In Vöcklabruck wird Bildungsgerechtigkeit aktiv gelebt. Das Kooperationsprojekt zwischen der Volksschule 1 und dem BRG Schloss Wagrain unter dem Namen „UP!“ bringt frischen Wind in die Bildungslandschaft der Region. Initiiert von MMag. DI Manfred Kienesberger (BRG) und Tom Hutchison MA, BEd (VS1), hat dieses Projekt das Ziel, die Chancengleichheit im Bildungswesen zu fördern.

Im Rahmen des Projekts werden Oberstufenschüler zu Mentoren für Volksschulkinder ausgebildet. Im Herbst 2022 haben sich sieben Oberstufenschüler daran beteiligt. Durch das Wahlpflichtfach „UP!“, das von Clemens Jäger, PhD, entwickelt wurde, erlernen die Jugendlichen theoretische Kenntnisse über Lehr- und Lernmethoden. Diese Theorie wird durch die praktische Unterstützung von Volksschulkindern angewandt. Die individuelle Betreuung, die in einem Eins-zu-eins-Setting erfolgt, bietet gezielte Aufmerksamkeit, die im regulären Klassenverband oft fehlt.

Mentoren und Mentees: Eine Win-Win-Situation

Der Altersunterschied zwischen den Mentoren und den Volksschulkindern ist gering, was Hemmungen abbaut und eine vertrauensvolle Atmosphäre schafft. Die Jugendlichen fungieren als nahbare Vorbilder, was die Lernmotivation der Kinder steigert.
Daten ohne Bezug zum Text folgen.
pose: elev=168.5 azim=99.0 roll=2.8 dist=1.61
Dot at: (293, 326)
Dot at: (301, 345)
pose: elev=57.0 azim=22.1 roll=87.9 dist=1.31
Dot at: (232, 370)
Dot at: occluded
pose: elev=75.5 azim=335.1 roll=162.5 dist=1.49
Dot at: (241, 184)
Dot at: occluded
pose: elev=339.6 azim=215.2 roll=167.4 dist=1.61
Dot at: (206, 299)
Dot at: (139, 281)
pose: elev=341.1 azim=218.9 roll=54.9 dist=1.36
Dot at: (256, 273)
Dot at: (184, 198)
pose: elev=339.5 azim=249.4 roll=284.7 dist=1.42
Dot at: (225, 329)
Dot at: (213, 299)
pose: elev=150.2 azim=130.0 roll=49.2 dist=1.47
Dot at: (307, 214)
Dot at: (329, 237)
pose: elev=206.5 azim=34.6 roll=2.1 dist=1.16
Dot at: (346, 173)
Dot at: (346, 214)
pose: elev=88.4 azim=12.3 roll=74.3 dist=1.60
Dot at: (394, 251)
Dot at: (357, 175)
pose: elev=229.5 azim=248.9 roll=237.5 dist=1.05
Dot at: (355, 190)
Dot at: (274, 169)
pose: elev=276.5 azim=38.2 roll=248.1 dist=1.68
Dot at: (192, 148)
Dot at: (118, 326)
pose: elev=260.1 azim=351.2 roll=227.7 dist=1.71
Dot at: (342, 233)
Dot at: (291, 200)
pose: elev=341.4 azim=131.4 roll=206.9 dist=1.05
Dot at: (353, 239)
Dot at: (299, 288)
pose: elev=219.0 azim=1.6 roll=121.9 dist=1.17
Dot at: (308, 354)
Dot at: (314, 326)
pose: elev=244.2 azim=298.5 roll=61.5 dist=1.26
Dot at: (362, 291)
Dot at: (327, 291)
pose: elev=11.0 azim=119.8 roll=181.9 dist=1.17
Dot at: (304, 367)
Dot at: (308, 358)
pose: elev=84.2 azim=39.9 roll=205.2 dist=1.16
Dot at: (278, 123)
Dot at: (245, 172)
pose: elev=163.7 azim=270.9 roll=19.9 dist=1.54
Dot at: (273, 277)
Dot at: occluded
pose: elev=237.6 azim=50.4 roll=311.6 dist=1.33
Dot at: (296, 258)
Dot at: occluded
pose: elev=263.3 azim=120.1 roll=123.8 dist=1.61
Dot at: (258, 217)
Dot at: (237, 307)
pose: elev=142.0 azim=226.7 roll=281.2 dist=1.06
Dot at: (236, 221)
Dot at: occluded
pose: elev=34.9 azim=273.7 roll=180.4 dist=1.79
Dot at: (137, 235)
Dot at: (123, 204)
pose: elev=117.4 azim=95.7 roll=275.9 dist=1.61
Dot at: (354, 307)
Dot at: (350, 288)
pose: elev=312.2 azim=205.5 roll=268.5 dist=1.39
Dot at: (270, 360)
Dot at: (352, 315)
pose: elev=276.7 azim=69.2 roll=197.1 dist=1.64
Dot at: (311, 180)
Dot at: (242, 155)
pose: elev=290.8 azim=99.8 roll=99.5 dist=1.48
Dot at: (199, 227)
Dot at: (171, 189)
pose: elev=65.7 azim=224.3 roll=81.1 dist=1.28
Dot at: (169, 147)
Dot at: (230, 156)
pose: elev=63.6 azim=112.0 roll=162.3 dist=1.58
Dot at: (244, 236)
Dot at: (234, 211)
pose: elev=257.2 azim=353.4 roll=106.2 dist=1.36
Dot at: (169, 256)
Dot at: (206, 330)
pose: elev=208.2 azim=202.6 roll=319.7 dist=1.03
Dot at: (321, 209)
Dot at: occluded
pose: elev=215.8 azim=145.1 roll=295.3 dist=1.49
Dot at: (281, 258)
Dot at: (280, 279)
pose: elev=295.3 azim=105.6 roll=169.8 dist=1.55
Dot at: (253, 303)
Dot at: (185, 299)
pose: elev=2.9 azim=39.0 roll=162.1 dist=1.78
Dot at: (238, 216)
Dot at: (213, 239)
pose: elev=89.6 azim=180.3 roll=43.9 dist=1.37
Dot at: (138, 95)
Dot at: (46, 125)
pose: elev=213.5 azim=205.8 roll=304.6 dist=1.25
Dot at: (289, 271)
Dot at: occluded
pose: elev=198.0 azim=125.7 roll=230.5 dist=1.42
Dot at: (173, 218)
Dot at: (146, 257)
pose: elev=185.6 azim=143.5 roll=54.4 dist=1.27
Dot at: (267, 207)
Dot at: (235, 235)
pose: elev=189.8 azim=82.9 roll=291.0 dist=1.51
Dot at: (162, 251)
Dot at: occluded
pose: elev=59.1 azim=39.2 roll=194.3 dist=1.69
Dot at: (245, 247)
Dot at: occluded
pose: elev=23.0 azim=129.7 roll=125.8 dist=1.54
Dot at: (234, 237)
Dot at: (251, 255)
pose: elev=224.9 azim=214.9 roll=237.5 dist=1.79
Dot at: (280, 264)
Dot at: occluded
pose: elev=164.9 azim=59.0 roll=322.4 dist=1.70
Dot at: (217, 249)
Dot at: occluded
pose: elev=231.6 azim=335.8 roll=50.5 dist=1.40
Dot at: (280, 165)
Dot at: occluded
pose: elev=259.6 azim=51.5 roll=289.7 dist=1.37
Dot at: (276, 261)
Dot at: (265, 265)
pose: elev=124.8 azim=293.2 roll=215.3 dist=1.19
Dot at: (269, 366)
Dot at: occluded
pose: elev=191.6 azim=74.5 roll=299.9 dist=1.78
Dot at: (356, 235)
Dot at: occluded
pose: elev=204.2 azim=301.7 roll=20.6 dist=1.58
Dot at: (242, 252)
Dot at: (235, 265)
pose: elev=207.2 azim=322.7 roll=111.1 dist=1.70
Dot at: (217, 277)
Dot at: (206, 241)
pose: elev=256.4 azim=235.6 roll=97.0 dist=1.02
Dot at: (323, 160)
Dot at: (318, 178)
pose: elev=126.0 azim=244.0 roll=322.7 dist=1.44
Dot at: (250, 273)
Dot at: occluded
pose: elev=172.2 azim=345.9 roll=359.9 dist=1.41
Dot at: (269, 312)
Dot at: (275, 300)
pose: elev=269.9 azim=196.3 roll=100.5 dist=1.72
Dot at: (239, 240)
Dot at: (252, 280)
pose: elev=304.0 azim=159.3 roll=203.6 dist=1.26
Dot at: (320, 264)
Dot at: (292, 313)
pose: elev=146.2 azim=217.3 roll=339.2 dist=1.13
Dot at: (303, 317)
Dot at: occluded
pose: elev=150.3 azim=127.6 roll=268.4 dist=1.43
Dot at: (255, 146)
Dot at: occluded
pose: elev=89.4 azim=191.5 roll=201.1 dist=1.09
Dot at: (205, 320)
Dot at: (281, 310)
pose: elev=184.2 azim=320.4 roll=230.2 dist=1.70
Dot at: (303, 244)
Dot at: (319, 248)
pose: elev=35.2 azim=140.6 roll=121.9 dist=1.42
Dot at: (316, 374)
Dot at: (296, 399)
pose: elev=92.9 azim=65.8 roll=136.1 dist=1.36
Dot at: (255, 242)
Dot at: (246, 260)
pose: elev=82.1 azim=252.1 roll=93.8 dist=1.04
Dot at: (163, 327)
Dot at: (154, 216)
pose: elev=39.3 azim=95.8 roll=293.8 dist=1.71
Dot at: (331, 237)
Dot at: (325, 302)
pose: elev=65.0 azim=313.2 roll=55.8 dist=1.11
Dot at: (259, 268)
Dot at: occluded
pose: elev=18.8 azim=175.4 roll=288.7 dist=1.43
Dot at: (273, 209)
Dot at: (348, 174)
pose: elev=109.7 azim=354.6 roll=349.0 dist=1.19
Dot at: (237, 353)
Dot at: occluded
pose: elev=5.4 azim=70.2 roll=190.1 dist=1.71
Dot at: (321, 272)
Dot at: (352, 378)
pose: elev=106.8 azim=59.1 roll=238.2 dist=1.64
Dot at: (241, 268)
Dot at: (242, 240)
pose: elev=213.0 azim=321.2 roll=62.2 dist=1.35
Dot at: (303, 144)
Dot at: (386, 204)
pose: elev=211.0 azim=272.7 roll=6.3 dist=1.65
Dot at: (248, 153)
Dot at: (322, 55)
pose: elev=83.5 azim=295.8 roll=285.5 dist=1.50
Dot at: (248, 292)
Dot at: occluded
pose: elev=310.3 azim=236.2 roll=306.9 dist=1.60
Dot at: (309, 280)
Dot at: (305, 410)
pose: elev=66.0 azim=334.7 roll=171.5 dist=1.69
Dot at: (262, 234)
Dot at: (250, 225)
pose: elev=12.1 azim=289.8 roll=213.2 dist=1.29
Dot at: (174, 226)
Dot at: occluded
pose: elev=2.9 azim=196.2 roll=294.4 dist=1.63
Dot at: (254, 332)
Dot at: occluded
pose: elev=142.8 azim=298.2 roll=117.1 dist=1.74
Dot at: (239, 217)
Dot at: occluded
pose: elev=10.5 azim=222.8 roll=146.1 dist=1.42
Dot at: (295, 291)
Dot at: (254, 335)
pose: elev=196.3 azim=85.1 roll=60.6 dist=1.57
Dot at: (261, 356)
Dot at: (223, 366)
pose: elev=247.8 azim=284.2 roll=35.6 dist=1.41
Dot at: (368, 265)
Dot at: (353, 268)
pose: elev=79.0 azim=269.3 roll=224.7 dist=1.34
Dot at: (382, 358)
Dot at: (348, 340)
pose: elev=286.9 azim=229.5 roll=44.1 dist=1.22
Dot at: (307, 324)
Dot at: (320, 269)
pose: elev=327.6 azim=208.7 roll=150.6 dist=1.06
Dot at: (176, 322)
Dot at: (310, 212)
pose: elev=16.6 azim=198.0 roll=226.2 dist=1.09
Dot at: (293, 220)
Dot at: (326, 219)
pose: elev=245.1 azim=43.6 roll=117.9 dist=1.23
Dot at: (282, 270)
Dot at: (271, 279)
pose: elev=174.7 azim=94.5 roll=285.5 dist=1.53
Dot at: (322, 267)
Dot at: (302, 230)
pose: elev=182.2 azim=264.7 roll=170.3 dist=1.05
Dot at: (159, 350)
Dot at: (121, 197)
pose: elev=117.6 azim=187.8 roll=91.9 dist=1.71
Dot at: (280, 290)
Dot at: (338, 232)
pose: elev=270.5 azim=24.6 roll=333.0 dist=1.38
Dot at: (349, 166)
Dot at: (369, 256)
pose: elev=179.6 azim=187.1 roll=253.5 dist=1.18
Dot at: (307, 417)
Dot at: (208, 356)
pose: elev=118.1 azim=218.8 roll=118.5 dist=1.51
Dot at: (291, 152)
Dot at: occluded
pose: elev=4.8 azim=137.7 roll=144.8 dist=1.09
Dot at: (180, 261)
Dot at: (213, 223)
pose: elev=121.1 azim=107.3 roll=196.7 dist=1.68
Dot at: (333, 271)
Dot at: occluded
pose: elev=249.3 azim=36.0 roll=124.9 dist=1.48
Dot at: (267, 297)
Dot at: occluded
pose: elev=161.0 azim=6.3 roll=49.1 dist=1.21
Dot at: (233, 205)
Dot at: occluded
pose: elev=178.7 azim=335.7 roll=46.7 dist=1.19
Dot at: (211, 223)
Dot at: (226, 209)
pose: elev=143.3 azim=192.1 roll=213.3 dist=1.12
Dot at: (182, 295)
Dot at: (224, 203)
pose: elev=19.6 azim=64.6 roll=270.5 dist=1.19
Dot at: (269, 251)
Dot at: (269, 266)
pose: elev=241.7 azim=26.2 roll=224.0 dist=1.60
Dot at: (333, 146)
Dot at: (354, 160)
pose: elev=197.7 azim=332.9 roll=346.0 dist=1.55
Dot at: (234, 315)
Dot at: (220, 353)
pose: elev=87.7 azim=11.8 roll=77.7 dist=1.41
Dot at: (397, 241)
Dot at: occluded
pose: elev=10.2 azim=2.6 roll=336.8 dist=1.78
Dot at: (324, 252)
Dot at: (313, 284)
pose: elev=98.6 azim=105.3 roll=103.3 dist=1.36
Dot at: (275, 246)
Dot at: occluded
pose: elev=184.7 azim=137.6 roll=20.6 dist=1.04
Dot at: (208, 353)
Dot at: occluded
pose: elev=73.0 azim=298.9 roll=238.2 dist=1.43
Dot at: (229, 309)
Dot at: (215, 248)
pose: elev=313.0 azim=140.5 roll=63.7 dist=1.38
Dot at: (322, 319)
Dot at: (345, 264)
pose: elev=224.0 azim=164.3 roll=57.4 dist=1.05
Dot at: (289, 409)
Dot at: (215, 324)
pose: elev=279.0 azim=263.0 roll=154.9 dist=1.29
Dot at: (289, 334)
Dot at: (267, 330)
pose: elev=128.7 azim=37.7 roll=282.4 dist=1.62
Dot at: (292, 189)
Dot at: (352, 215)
Regelmäßige Erfolgserlebnisse stärken das Selbstvertrauen der Volksschulkinder und fördern deren soziale Kompetenzen. Gleichzeitig ist das Projekt auch für die Oberstufenschüler prägend, da sie Verantwortung übernehmen und ihre eigenen Lerngewohnheiten reflektieren.

Das Projekt „UP!“ trägt nicht nur zur individuellen Förderung der Teilnehmenden bei, sondern fördert auch den Zusammenhalt in der Gemeinde und trägt zu mehr Chancengerechtigkeit bei. Bildungsgerechtigkeit befasst sich schließlich mit der gleichberechtigten Teilhabe an Bildungschancen, unabhängig von sozialer Herkunft, ökonomischer Lage, Geschlecht, Migrationshintergrund oder gesundheitlichen Voraussetzungen. Ziel ist die Erhöhung der Chancengleichheit und ein positiver Bildungsverlauf, was durch gezielte Maßnahmen wie das hier beschriebene Projekt unterstützt wird [Bildungsserver].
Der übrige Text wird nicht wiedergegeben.